The task
Keeping every line intact, repeat the data word for word.

Data provided
———
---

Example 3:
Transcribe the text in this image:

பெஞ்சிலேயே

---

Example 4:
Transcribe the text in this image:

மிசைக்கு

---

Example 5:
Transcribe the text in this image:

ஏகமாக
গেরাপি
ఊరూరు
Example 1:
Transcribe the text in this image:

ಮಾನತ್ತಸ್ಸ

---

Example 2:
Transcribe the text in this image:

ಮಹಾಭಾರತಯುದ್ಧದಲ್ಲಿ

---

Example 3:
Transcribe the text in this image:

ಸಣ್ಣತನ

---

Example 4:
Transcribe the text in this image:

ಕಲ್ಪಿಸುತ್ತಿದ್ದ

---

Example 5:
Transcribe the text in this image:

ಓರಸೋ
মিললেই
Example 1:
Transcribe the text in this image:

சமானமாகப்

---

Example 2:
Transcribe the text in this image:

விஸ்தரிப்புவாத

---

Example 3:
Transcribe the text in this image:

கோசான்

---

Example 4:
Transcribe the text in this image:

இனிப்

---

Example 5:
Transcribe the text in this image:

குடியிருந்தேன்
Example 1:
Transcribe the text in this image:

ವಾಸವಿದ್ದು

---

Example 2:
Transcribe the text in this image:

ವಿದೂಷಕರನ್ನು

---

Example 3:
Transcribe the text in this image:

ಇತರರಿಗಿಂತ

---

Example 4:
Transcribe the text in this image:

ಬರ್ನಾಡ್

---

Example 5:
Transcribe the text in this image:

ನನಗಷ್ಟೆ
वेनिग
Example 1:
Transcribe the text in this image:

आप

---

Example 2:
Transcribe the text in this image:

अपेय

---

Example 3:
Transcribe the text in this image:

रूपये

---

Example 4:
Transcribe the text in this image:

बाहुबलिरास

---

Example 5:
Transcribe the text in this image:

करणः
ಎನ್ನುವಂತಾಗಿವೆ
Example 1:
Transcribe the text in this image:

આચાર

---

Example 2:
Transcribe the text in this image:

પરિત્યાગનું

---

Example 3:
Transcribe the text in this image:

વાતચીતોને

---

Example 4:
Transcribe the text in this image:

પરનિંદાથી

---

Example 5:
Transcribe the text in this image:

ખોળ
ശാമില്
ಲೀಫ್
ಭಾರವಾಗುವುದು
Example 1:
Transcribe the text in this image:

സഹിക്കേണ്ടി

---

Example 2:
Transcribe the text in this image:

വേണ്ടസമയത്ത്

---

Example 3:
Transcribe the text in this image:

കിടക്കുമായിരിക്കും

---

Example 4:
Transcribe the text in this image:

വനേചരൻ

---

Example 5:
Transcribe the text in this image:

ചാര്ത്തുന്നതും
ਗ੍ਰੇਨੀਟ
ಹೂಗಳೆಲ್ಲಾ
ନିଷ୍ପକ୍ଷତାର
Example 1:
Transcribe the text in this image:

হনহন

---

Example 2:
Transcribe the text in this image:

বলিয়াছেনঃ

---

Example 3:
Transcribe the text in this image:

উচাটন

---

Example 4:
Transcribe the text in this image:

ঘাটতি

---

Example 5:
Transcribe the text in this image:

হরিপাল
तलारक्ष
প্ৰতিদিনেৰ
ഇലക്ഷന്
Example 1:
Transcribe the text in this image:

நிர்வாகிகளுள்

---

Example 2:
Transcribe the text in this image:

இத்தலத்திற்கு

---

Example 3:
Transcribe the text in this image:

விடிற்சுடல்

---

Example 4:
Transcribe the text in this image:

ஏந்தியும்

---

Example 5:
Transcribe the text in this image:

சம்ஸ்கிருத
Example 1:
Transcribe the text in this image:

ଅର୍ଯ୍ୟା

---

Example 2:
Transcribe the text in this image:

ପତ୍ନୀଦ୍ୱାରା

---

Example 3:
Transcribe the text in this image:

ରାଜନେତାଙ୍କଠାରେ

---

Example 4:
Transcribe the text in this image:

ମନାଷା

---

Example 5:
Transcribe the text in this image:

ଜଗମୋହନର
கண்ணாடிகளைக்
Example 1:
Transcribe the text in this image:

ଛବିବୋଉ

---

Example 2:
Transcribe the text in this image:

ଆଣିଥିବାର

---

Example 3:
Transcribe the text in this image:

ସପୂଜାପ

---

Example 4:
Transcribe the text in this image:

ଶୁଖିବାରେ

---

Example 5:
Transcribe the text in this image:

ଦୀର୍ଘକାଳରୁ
———
Output for this exercise
---

Example 3:
Transcribe the text in this image:

பெஞ்சிலேயே

---

Example 4:
Transcribe the text in this image:

மிசைக்கு

---

Example 5:
Transcribe the text in this image:

ஏகமாக
গেরাপি
ఊరూరు
Example 1:
Transcribe the text in this image:

ಮಾನತ್ತಸ್ಸ

---

Example 2:
Transcribe the text in this image:

ಮಹಾಭಾರತಯುದ್ಧದಲ್ಲಿ

---

Example 3:
Transcribe the text in this image:

ಸಣ್ಣತನ

---

Example 4:
Transcribe the text in this image:

ಕಲ್ಪಿಸುತ್ತಿದ್ದ

---

Example 5:
Transcribe the text in this image:

ಓರಸೋ
মিললেই
Example 1:
Transcribe the text in this image:

சமானமாகப்

---

Example 2:
Transcribe the text in this image:

விஸ்தரிப்புவாத

---

Example 3:
Transcribe the text in this image:

கோசான்

---

Example 4:
Transcribe the text in this image:

இனிப்

---

Example 5:
Transcribe the text in this image:

குடியிருந்தேன்
Example 1:
Transcribe the text in this image:

ವಾಸವಿದ್ದು

---

Example 2:
Transcribe the text in this image:

ವಿದೂಷಕರನ್ನು

---

Example 3:
Transcribe the text in this image:

ಇತರರಿಗಿಂತ

---

Example 4:
Transcribe the text in this image:

ಬರ್ನಾಡ್

---

Example 5:
Transcribe the text in this image:

ನನಗಷ್ಟೆ
वेनिग
Example 1:
Transcribe the text in this image:

आप

---

Example 2:
Transcribe the text in this image:

अपेय

---

Example 3:
Transcribe the text in this image:

रूपये

---

Example 4:
Transcribe the text in this image:

बाहुबलिरास

---

Example 5:
Transcribe the text in this image:

करणः
ಎನ್ನುವಂತಾಗಿವೆ
Example 1:
Transcribe the text in this image:

આચાર

---

Example 2:
Transcribe the text in this image:

પરિત્યાગનું

---

Example 3:
Transcribe the text in this image:

વાતચીતોને

---

Example 4:
Transcribe the text in this image:

પરનિંદાથી

---

Example 5:
Transcribe the text in this image:

ખોળ
ശാമില്
ಲೀಫ್
ಭಾರವಾಗುವುದು
Example 1:
Transcribe the text in this image:

സഹിക്കേണ്ടി

---

Example 2:
Transcribe the text in this image:

വേണ്ടസമയത്ത്

---

Example 3:
Transcribe the text in this image:

കിടക്കുമായിരിക്കും

---

Example 4:
Transcribe the text in this image:

വനേചരൻ

---

Example 5:
Transcribe the text in this image:

ചാര്ത്തുന്നതും
ਗ੍ਰੇਨੀਟ
ಹೂಗಳೆಲ್ಲಾ
ନିଷ୍ପକ୍ଷତାର
Example 1:
Transcribe the text in this image:

হনহন

---

Example 2:
Transcribe the text in this image:

বলিয়াছেনঃ

---

Example 3:
Transcribe the text in this image:

উচাটন

---

Example 4:
Transcribe the text in this image:

ঘাটতি

---

Example 5:
Transcribe the text in this image:

হরিপাল
तलारक्ष
প্ৰতিদিনেৰ
ഇലക്ഷന്
Example 1:
Transcribe the text in this image:

நிர்வாகிகளுள்

---

Example 2:
Transcribe the text in this image:

இத்தலத்திற்கு

---

Example 3:
Transcribe the text in this image:

விடிற்சுடல்

---

Example 4:
Transcribe the text in this image:

ஏந்தியும்

---

Example 5:
Transcribe the text in this image:

சம்ஸ்கிருத
Example 1:
Transcribe the text in this image:

ଅର୍ଯ୍ୟା

---

Example 2:
Transcribe the text in this image:

ପତ୍ନୀଦ୍ୱାରା

---

Example 3:
Transcribe the text in this image:

ରାଜନେତାଙ୍କଠାରେ

---

Example 4:
Transcribe the text in this image:

ମନାଷା

---

Example 5:
Transcribe the text in this image:

ଜଗମୋହନର
கண்ணாடிகளைக்
Example 1:
Transcribe the text in this image:

ଛବିବୋଉ

---

Example 2:
Transcribe the text in this image:

ଆଣିଥିବାର

---

Example 3:
Transcribe the text in this image:

ସପୂଜାପ

---

Example 4:
Transcribe the text in this image:

ଶୁଖିବାରେ

---

Example 5:
Transcribe the text in this image:

ଦୀର୍ଘକାଳରୁ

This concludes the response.